Ecco recuperato il mio Mela 1 conservato come ricordo dell’inizio dell’avventura in un mondo lontanissimo da linotype e tipografie. Ecco che ho potuto aggregarmi subito e ancora alla simpatica banda di RMFonline impegnata nella realizzazione del primo numero del 2015.
Non avendo potuto partecipare alle ultime riunioni del gruppo di lavoro non conosco alcune belle “firme” che si sono arruolate negli ultimi tempi: spero che accettino che abbia definito banda la redazione di RMFonline. Per freschezza giovanile ed entusiasmo, a volte il clan di viale Borri lo accosto alla giovane banda partigiana che entrò vittoriosa e sfilò nella città di Alba. Un ingresso festoso, del tutto informale, coinvolgente, raccontato da Beppe Fenoglio che però per sue successive valutazioni venne aspramente criticato. È un fatto che la ricostruzione dell’inizio dell’ingresso dei partigiani sia totalmente aderente alla realtà e, grazie allo scrittore de “I ventitré giorni della città di Alba”, sia pure un incipit degno di attenzione letteraria.

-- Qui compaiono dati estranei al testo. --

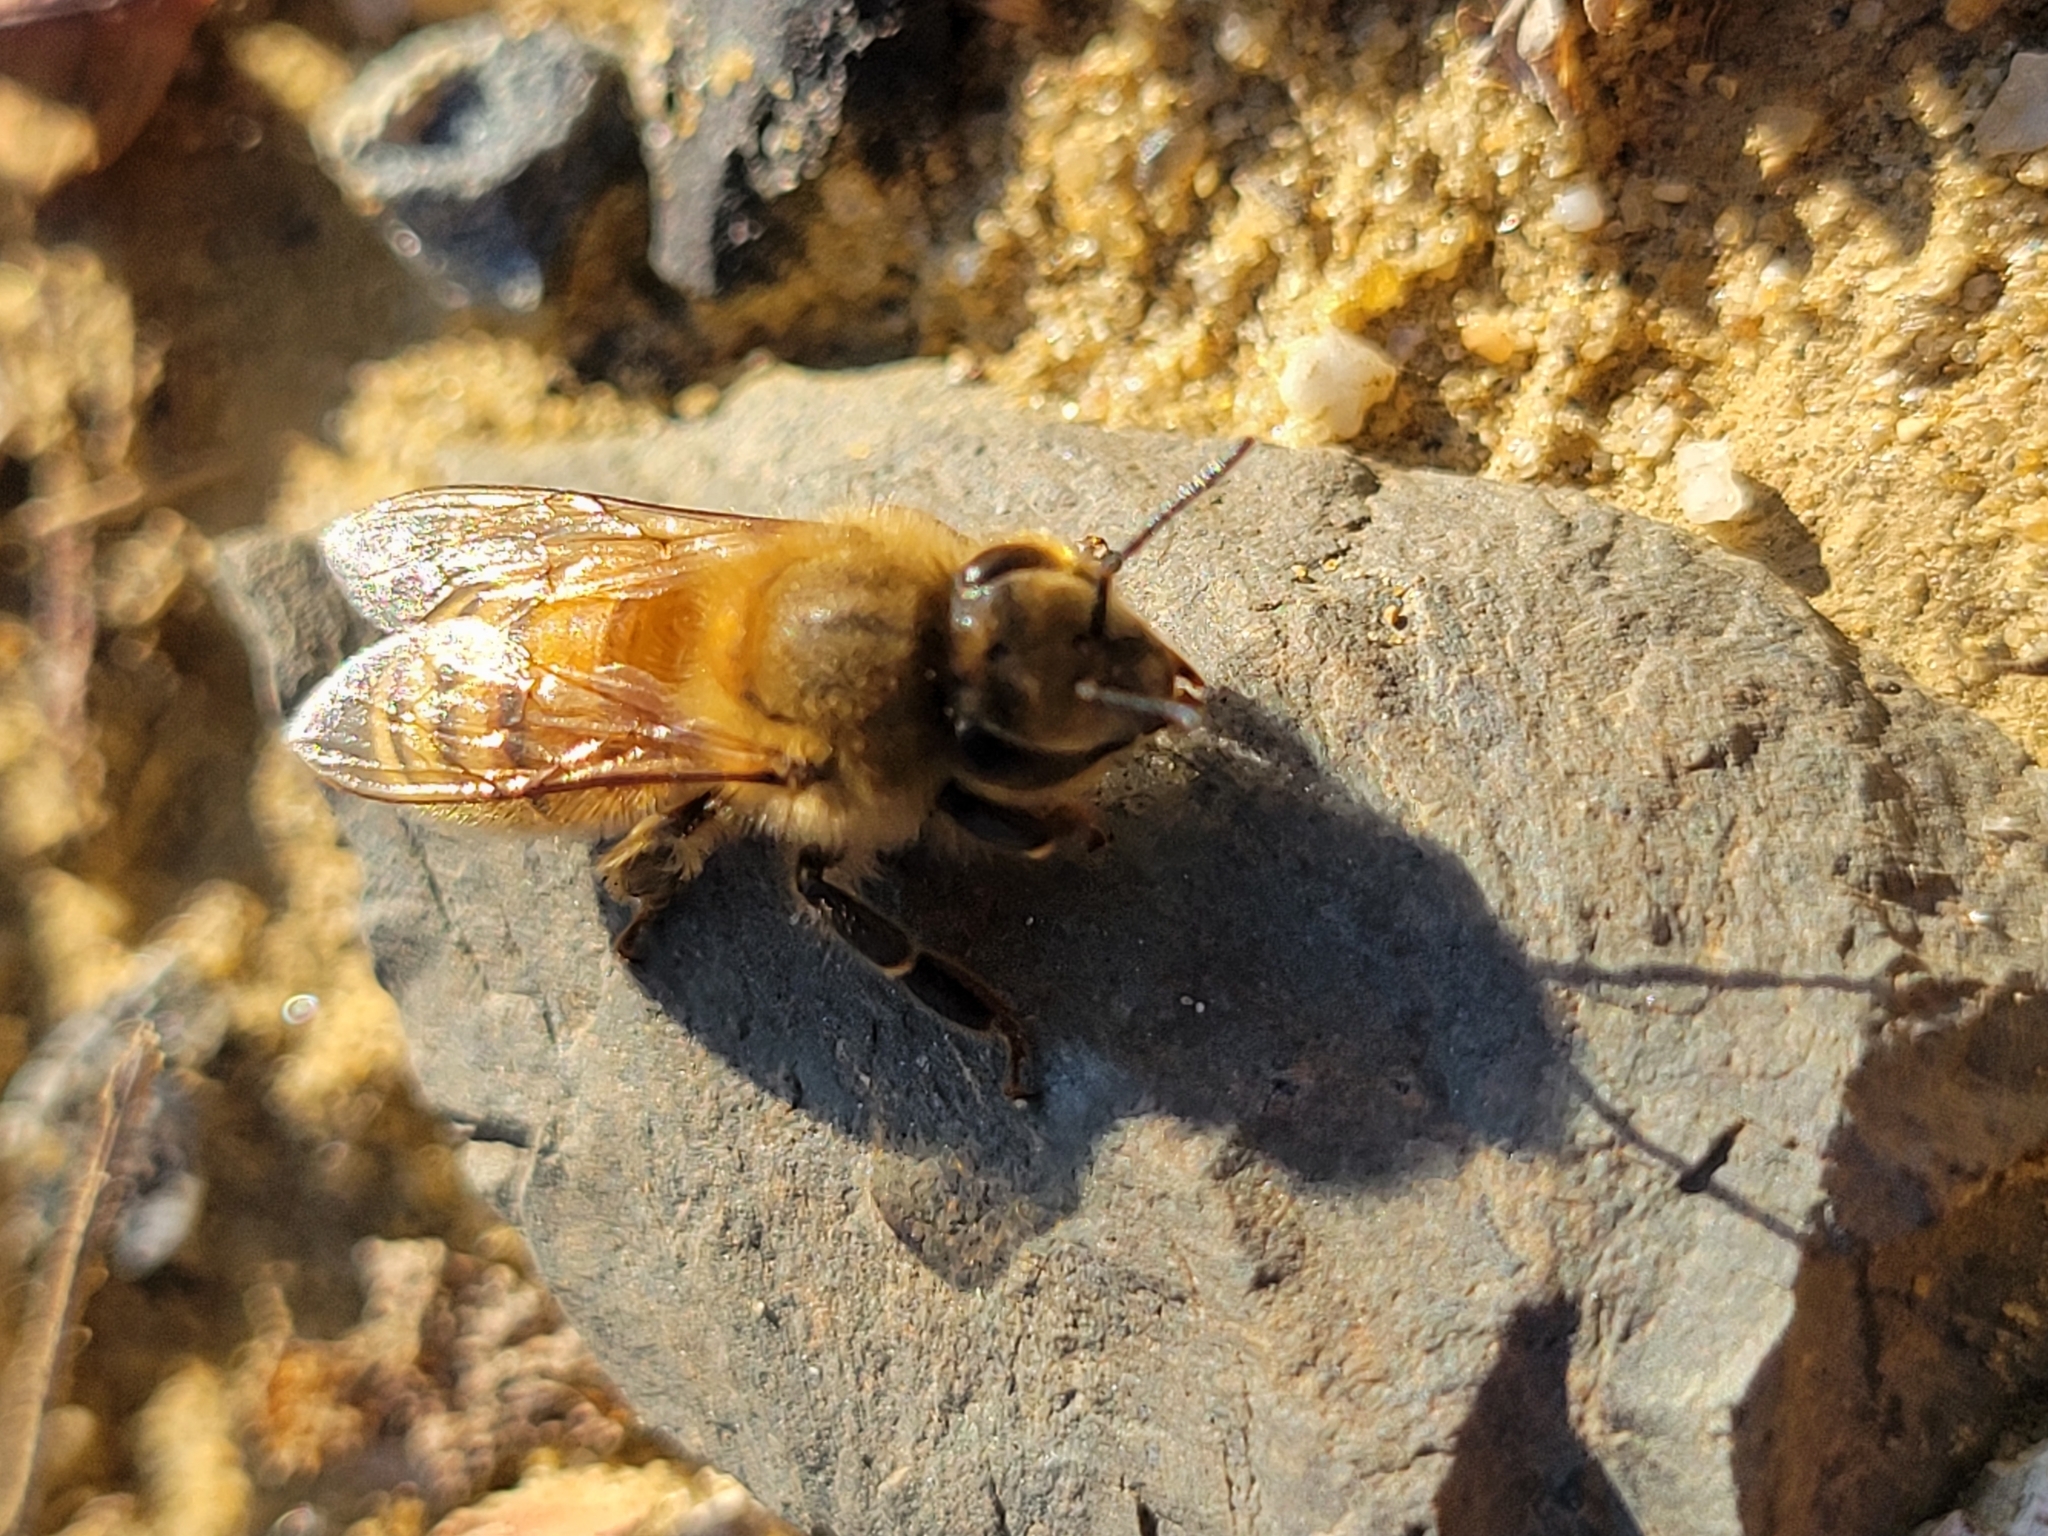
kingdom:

In effetti il nostro giornale è una voce nuova, dirompente, non poco polemica, ma che non offende i colleghi dell’informazione locale, attenta ai diritti e alla libertà di tutta la comunità seguendo percorsi che si rifanno a rapporti con i lettori che risalgono nel tempo.
La efficace diversità di RMFonline sta negli approfondimenti, in una offerta di letture che richiedono valutazioni, che arricchiscono la cultura civica, che possono portare anche a nuovi convincimenti, che hanno infine il pregio di essere espressione di libertà democratica.
Da noi è esemplare la coesistenza non competitiva, ma certamente di servizio alla città, che vede persone di diversa storia puntare sempre al bene comune. Una diversità che riduce i margini di errore, che richiede attenzione, che ha un alto tasso di credibilità. Io guardo a questo nostro piccolo pianeta come a un fenomeno raro nella storia della comunicazione e dell’informazione e come tale lo ritengo un vero dono, ma anche una grande responsabilità.
RMFonline è diventata anche un riferimento per coloro che vogliono importanti mutamenti nella amministrazione della città. Se Varese sarà stata capace di svolte epocali noi avremo il dovere di non mutare metro di giudizio, di stare ancora e sempre dalla parte della collettività, dei suoi interessi morali e materiali.
E saranno anzi un dovere e una vigilanza ancora più attenta, se possibile. Il motivo? È semplice: già oggi non solamente l’Italia del dissesto ci invia segnali non confortanti sui limiti di personaggi che si credeva all’altezza dei compiti loro affidati. Anche a Varese e in Regione ci sono infatti deficit, non da poco, da parte di chi doveva vigilare stando all’opposizione. E gente che ha le stesse responsabilità, per esempio, di coloro che hanno partecipato al massacro di una sanità a Varese costruita nel tempo grazie a imponenti donazioni da parte di privati. Dietro le donazioni c’erano non solo sensibilità sociale e filantropia, ma anche e soprattutto i sacrifici di migliaia di lavoratori che avevano aiutato i loro imprenditori a realizzare imperi economici. Oggi addirittura vengono cancellati o trascurati pilastri e segni di tempi migliori. Perché non vi sono dubbi: sanità, turismo, trasporti, viabilità quando dipendevano da Roma sempre risposero alle esigenze delle nostre comunità.
La Regione molto ci ha tolto. E ci dicevano che Roma era ladrona. Che facce di tolla:
verdi, azzurri, ex neri e pseudoclericali di Lombardia.